• _EXERCISE DATA_
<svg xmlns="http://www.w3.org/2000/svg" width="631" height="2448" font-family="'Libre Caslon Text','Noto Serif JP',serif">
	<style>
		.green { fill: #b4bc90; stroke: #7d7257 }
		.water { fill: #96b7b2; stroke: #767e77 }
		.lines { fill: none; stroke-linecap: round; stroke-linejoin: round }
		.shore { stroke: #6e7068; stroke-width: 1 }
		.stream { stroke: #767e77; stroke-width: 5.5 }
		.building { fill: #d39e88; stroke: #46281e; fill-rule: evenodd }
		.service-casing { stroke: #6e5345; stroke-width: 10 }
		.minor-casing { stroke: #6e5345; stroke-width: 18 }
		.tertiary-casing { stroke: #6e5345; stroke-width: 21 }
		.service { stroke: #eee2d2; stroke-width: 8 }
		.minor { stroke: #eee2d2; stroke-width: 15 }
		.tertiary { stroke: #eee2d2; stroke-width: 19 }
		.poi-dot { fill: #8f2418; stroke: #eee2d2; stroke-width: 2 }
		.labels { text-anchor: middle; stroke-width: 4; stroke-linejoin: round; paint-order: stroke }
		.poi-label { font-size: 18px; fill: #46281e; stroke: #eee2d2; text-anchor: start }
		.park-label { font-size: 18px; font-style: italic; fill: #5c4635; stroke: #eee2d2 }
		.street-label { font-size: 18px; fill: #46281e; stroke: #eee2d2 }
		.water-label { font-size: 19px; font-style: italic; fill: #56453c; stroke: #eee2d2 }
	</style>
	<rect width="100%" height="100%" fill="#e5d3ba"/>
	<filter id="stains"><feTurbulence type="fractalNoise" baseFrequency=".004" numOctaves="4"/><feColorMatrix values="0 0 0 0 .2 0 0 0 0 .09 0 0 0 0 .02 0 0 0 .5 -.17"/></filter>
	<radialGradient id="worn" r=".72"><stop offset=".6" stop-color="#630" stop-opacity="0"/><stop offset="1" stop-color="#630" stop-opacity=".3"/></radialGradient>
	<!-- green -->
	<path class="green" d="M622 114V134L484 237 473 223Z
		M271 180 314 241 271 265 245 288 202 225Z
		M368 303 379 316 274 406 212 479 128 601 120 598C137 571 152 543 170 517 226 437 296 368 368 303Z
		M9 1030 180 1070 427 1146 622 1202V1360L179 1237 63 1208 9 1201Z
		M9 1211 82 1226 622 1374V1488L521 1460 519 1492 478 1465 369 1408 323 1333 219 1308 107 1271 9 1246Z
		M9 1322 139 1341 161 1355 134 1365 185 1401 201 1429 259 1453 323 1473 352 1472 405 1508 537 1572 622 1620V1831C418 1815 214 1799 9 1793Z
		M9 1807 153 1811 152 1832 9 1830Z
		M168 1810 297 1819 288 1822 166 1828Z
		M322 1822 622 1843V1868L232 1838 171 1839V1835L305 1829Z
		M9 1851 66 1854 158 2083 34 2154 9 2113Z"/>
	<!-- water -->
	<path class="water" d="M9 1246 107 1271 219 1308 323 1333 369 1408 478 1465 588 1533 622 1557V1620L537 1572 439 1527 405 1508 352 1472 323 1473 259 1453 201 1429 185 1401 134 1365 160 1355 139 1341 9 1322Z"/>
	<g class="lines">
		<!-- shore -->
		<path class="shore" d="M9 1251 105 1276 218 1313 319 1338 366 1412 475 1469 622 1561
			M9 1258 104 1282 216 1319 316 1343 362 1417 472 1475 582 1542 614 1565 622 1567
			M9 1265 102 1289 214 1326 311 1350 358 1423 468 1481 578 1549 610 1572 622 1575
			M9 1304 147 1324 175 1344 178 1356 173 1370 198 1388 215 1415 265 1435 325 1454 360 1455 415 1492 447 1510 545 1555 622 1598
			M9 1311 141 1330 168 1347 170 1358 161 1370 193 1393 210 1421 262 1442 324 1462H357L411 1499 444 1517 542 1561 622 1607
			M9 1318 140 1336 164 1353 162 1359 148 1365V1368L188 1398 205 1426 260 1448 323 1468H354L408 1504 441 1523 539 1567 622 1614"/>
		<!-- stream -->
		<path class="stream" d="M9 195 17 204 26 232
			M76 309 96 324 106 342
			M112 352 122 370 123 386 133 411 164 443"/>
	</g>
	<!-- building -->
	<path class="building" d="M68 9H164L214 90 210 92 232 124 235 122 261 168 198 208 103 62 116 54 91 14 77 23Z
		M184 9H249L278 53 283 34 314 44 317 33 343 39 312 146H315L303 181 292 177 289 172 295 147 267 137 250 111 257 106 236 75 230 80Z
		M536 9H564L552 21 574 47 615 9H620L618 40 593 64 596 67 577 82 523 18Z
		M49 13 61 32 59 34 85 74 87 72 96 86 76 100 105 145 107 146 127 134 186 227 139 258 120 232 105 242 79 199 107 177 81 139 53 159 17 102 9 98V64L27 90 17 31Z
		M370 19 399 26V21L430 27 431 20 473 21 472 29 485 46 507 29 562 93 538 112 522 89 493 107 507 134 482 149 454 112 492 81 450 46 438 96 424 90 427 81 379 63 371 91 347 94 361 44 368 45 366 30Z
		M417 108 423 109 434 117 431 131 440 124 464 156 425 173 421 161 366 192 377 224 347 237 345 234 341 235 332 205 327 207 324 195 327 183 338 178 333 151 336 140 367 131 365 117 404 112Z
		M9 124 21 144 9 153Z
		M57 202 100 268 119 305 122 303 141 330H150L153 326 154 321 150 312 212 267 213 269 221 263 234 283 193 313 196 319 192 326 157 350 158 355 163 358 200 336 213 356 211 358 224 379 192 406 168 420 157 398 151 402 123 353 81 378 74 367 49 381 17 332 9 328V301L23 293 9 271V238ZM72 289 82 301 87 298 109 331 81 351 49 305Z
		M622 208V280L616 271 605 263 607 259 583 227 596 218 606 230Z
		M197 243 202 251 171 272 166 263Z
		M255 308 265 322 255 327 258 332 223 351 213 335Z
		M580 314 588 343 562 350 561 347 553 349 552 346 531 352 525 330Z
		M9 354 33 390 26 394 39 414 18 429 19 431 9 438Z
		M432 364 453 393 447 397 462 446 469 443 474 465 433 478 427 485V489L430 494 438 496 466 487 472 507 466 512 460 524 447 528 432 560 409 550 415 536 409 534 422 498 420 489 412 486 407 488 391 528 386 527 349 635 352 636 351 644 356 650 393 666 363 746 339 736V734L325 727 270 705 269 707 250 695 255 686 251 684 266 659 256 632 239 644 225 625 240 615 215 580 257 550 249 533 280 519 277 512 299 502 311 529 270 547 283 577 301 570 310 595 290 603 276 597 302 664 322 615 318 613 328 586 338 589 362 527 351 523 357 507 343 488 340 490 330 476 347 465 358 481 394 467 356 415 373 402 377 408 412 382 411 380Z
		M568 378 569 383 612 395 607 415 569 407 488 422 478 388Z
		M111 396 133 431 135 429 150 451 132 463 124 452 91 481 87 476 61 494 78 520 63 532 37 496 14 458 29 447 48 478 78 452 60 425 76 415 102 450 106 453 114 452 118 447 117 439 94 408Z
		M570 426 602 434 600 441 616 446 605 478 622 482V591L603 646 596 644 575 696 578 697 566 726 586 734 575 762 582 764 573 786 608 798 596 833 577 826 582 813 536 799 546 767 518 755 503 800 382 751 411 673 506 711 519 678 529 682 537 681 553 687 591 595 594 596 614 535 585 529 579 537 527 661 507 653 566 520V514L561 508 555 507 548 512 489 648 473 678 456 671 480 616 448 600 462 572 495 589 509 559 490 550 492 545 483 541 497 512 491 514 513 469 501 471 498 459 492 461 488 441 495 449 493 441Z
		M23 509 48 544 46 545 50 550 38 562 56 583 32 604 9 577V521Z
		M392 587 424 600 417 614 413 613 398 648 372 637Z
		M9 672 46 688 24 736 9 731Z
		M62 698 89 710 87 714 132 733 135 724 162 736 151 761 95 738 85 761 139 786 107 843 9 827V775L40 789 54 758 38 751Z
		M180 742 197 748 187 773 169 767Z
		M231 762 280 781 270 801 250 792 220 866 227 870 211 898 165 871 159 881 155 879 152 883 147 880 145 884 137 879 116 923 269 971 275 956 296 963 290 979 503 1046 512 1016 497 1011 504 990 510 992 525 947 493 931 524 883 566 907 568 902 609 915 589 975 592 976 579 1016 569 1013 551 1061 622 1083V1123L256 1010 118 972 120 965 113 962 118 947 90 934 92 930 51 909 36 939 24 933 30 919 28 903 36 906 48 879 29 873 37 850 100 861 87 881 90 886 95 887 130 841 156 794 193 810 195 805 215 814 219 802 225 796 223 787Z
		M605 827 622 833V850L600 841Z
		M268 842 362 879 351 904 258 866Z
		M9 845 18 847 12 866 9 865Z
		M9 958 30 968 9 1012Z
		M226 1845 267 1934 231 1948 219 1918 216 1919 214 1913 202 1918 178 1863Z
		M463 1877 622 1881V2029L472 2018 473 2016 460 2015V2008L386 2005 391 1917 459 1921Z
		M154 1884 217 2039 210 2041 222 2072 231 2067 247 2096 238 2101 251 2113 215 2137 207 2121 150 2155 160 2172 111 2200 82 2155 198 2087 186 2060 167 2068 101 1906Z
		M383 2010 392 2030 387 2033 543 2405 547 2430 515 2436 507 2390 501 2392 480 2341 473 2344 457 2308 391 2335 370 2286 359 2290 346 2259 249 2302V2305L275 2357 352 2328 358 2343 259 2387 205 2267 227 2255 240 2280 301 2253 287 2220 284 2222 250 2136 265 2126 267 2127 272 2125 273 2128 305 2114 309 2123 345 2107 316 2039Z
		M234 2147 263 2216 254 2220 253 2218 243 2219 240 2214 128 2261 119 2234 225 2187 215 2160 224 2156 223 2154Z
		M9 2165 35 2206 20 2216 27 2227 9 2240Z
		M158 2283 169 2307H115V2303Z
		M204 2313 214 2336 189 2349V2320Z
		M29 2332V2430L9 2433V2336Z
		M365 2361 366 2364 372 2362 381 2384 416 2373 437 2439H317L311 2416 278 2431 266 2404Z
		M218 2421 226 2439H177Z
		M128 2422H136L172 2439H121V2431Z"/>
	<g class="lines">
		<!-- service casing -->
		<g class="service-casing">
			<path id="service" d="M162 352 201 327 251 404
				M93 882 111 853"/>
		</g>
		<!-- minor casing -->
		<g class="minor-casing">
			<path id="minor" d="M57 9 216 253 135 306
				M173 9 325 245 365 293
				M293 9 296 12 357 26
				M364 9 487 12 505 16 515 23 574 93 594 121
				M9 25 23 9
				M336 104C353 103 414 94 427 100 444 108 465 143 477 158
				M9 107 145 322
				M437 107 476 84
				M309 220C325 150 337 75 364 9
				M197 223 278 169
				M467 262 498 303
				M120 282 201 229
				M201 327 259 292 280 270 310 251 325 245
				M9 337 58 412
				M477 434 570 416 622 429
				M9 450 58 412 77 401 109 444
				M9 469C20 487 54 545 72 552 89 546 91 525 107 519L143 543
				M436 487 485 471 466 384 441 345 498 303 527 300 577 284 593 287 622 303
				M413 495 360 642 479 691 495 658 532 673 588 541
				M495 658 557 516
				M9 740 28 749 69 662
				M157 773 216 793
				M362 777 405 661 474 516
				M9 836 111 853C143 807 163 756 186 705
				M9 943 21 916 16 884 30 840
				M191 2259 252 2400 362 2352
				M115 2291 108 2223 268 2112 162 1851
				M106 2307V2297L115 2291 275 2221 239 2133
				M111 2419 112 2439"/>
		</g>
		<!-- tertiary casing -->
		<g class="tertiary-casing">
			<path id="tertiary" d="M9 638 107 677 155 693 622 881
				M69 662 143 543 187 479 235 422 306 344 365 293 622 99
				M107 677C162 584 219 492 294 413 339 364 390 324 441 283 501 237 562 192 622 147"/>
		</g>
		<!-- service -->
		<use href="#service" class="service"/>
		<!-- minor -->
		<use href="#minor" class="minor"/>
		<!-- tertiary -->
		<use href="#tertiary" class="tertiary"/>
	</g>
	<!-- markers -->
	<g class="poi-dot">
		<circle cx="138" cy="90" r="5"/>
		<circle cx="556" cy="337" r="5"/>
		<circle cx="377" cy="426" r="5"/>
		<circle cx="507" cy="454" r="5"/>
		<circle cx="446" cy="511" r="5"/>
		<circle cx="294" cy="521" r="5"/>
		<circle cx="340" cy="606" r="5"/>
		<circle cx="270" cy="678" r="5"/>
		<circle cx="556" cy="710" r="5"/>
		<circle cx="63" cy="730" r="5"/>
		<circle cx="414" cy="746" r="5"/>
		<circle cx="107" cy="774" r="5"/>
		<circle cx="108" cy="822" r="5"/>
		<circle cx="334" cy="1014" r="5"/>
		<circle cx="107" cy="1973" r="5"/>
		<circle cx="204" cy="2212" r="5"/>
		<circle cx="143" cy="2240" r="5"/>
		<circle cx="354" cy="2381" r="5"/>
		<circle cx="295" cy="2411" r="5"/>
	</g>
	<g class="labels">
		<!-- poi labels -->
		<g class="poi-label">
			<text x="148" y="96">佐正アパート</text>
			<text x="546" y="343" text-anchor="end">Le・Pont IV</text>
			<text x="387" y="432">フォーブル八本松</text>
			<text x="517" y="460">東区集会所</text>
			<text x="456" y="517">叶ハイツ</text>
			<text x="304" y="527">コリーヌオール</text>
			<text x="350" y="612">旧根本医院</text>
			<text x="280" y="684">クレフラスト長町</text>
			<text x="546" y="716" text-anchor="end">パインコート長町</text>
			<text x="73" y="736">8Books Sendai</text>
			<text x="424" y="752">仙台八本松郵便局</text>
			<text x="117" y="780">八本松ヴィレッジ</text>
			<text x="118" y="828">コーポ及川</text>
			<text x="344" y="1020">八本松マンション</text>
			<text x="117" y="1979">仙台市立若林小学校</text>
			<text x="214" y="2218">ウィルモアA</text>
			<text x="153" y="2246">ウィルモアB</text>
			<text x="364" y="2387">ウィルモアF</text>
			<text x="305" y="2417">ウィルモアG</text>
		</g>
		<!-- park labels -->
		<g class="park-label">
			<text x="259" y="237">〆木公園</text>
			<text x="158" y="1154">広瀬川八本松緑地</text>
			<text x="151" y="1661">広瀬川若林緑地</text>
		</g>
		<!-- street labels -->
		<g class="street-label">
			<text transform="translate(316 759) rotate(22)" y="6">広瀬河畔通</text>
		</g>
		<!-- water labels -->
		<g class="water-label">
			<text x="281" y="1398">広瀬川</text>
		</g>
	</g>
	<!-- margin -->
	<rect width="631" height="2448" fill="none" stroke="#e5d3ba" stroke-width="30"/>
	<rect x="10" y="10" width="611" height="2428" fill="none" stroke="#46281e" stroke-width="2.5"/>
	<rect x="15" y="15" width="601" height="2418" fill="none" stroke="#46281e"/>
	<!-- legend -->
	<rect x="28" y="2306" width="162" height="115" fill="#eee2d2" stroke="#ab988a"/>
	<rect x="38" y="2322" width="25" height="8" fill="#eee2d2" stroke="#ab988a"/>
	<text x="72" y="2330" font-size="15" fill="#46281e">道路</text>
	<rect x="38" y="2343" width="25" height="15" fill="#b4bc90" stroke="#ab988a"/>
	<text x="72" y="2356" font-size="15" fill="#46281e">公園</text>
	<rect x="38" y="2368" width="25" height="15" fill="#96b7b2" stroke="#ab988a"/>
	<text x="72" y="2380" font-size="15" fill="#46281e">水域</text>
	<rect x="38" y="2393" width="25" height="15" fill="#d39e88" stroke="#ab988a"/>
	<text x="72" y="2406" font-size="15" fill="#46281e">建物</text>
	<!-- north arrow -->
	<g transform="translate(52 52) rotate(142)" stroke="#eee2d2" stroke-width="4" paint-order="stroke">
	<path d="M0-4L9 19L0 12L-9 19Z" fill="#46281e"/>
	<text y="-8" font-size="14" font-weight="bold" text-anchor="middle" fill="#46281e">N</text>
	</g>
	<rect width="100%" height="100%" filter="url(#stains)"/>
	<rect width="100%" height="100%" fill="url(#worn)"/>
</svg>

• _INSTRUCTIONS FOR THE TASK_
Go through the material above and report each line containing "linejoin".

• _OUTPUT BELOW_
		.lines { fill: none; stroke-linecap: round; stroke-linejoin: round }
		.labels { text-anchor: middle; stroke-width: 4; stroke-linejoin: round; paint-order: stroke }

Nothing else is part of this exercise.